## Assigned task
Nothing in the records should be left out; transcribe them exactly.

## Data under study

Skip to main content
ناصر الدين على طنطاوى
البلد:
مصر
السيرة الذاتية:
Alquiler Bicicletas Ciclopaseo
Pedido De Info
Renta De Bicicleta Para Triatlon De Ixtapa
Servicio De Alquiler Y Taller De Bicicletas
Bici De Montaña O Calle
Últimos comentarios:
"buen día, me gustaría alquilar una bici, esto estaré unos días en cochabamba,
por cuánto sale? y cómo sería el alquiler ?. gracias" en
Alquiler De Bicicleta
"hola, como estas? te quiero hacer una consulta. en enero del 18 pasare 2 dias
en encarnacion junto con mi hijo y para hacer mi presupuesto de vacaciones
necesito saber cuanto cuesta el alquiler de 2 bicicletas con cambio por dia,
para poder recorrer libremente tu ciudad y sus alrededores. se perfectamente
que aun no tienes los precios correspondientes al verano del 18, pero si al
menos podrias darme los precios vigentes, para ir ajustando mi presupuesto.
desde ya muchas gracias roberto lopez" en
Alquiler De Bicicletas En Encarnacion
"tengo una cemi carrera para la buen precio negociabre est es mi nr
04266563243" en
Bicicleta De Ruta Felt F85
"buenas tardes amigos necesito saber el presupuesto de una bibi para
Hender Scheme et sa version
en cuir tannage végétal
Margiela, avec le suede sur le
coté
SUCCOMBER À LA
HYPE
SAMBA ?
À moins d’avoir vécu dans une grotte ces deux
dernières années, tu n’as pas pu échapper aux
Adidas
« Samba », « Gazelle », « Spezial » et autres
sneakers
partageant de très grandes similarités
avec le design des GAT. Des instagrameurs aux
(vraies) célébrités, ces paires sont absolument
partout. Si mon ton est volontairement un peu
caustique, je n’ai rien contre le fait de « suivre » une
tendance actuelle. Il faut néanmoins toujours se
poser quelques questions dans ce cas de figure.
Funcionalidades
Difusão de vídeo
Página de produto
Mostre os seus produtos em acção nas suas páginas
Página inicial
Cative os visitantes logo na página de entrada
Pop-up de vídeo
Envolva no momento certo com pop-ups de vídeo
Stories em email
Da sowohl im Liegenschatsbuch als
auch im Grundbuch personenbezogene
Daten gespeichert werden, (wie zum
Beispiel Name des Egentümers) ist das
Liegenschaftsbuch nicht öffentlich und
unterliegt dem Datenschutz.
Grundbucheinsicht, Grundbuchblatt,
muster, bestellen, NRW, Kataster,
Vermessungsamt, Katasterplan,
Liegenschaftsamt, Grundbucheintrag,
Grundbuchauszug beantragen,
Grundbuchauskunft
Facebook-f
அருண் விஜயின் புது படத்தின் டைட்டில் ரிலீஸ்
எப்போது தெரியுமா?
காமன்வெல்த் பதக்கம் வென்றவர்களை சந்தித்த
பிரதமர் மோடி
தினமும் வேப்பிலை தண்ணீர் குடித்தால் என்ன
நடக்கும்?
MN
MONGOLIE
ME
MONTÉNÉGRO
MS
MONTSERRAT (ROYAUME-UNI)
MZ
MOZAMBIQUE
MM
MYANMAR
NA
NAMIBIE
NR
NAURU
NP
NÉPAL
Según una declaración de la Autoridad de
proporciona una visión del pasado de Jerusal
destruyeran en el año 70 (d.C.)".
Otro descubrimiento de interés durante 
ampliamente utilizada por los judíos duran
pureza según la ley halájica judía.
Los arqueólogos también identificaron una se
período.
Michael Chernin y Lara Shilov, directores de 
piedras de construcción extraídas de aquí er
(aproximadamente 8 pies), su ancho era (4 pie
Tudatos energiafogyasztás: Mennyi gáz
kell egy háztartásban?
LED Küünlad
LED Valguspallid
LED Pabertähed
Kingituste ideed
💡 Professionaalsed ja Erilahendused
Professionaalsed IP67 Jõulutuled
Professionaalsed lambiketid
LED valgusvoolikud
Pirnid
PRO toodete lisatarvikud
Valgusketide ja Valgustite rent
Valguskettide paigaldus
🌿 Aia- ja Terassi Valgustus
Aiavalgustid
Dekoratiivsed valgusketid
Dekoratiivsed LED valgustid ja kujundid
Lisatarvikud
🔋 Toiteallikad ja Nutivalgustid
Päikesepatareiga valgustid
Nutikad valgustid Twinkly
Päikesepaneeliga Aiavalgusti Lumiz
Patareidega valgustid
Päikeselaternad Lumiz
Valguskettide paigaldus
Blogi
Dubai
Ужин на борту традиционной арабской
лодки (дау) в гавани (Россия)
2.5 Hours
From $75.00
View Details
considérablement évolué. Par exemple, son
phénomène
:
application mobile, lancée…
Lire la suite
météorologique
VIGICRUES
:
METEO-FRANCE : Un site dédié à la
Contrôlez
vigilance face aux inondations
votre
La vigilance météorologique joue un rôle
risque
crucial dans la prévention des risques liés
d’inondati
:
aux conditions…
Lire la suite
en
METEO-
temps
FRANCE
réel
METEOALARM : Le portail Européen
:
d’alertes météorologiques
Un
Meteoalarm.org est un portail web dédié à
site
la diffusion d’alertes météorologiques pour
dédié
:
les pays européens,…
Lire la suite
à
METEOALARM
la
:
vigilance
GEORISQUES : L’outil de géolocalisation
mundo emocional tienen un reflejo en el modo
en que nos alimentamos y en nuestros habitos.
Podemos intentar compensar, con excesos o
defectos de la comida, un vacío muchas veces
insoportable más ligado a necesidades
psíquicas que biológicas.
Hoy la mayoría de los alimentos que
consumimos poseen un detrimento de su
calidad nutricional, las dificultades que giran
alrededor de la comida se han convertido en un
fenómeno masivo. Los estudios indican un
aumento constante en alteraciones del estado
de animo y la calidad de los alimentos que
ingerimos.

## Solution
Skip to main content
ناصر الدين على طنطاوى
البلد:
مصر
السيرة الذاتية:
Alquiler Bicicletas Ciclopaseo
Pedido De Info
Renta De Bicicleta Para Triatlon De Ixtapa
Servicio De Alquiler Y Taller De Bicicletas
Bici De Montaña O Calle
Últimos comentarios:
"buen día, me gustaría alquilar una bici, esto estaré unos días en cochabamba,
por cuánto sale? y cómo sería el alquiler ?. gracias" en
Alquiler De Bicicleta
"hola, como estas? te quiero hacer una consulta. en enero del 18 pasare 2 dias
en encarnacion junto con mi hijo y para hacer mi presupuesto de vacaciones
necesito saber cuanto cuesta el alquiler de 2 bicicletas con cambio por dia,
para poder recorrer libremente tu ciudad y sus alrededores. se perfectamente
que aun no tienes los precios correspondientes al verano del 18, pero si al
menos podrias darme los precios vigentes, para ir ajustando mi presupuesto.
desde ya muchas gracias roberto lopez" en
Alquiler De Bicicletas En Encarnacion
"tengo una cemi carrera para la buen precio negociabre est es mi nr
04266563243" en
Bicicleta De Ruta Felt F85
"buenas tardes amigos necesito saber el presupuesto de una bibi para
Hender Scheme et sa version
en cuir tannage végétal
Margiela, avec le suede sur le
coté
SUCCOMBER À LA
HYPE
SAMBA ?
À moins d’avoir vécu dans une grotte ces deux
dernières années, tu n’as pas pu échapper aux
Adidas
« Samba », « Gazelle », « Spezial » et autres
sneakers
partageant de très grandes similarités
avec le design des GAT. Des instagrameurs aux
(vraies) célébrités, ces paires sont absolument
partout. Si mon ton est volontairement un peu
caustique, je n’ai rien contre le fait de « suivre » une
tendance actuelle. Il faut néanmoins toujours se
poser quelques questions dans ce cas de figure.
Funcionalidades
Difusão de vídeo
Página de produto
Mostre os seus produtos em acção nas suas páginas
Página inicial
Cative os visitantes logo na página de entrada
Pop-up de vídeo
Envolva no momento certo com pop-ups de vídeo
Stories em email
Da sowohl im Liegenschatsbuch als
auch im Grundbuch personenbezogene
Daten gespeichert werden, (wie zum
Beispiel Name des Egentümers) ist das
Liegenschaftsbuch nicht öffentlich und
unterliegt dem Datenschutz.
Grundbucheinsicht, Grundbuchblatt,
muster, bestellen, NRW, Kataster,
Vermessungsamt, Katasterplan,
Liegenschaftsamt, Grundbucheintrag,
Grundbuchauszug beantragen,
Grundbuchauskunft
Facebook-f
அருண் விஜயின் புது படத்தின் டைட்டில் ரிலீஸ்
எப்போது தெரியுமா?
காமன்வெல்த் பதக்கம் வென்றவர்களை சந்தித்த
பிரதமர் மோடி
தினமும் வேப்பிலை தண்ணீர் குடித்தால் என்ன
நடக்கும்?
MN
MONGOLIE
ME
MONTÉNÉGRO
MS
MONTSERRAT (ROYAUME-UNI)
MZ
MOZAMBIQUE
MM
MYANMAR
NA
NAMIBIE
NR
NAURU
NP
NÉPAL
Según una declaración de la Autoridad de
proporciona una visión del pasado de Jerusal
destruyeran en el año 70 (d.C.)".
Otro descubrimiento de interés durante 
ampliamente utilizada por los judíos duran
pureza según la ley halájica judía.
Los arqueólogos también identificaron una se
período.
Michael Chernin y Lara Shilov, directores de 
piedras de construcción extraídas de aquí er
(aproximadamente 8 pies), su ancho era (4 pie
Tudatos energiafogyasztás: Mennyi gáz
kell egy háztartásban?
LED Küünlad
LED Valguspallid
LED Pabertähed
Kingituste ideed
💡 Professionaalsed ja Erilahendused
Professionaalsed IP67 Jõulutuled
Professionaalsed lambiketid
LED valgusvoolikud
Pirnid
PRO toodete lisatarvikud
Valgusketide ja Valgustite rent
Valguskettide paigaldus
🌿 Aia- ja Terassi Valgustus
Aiavalgustid
Dekoratiivsed valgusketid
Dekoratiivsed LED valgustid ja kujundid
Lisatarvikud
🔋 Toiteallikad ja Nutivalgustid
Päikesepatareiga valgustid
Nutikad valgustid Twinkly
Päikesepaneeliga Aiavalgusti Lumiz
Patareidega valgustid
Päikeselaternad Lumiz
Valguskettide paigaldus
Blogi
Dubai
Ужин на борту традиционной арабской
лодки (дау) в гавани (Россия)
2.5 Hours
From $75.00
View Details
considérablement évolué. Par exemple, son
phénomène
:
application mobile, lancée…
Lire la suite
météorologique
VIGICRUES
:
METEO-FRANCE : Un site dédié à la
Contrôlez
vigilance face aux inondations
votre
La vigilance météorologique joue un rôle
risque
crucial dans la prévention des risques liés
d’inondati
:
aux conditions…
Lire la suite
en
METEO-
temps
FRANCE
réel
METEOALARM : Le portail Européen
:
d’alertes météorologiques
Un
Meteoalarm.org est un portail web dédié à
site
la diffusion d’alertes météorologiques pour
dédié
:
les pays européens,…
Lire la suite
à
METEOALARM
la
:
vigilance
GEORISQUES : L’outil de géolocalisation
mundo emocional tienen un reflejo en el modo
en que nos alimentamos y en nuestros habitos.
Podemos intentar compensar, con excesos o
defectos de la comida, un vacío muchas veces
insoportable más ligado a necesidades
psíquicas que biológicas.
Hoy la mayoría de los alimentos que
consumimos poseen un detrimento de su
calidad nutricional, las dificultades que giran
alrededor de la comida se han convertido en un
fenómeno masivo. Los estudios indican un
aumento constante en alteraciones del estado
de animo y la calidad de los alimentos que
ingerimos.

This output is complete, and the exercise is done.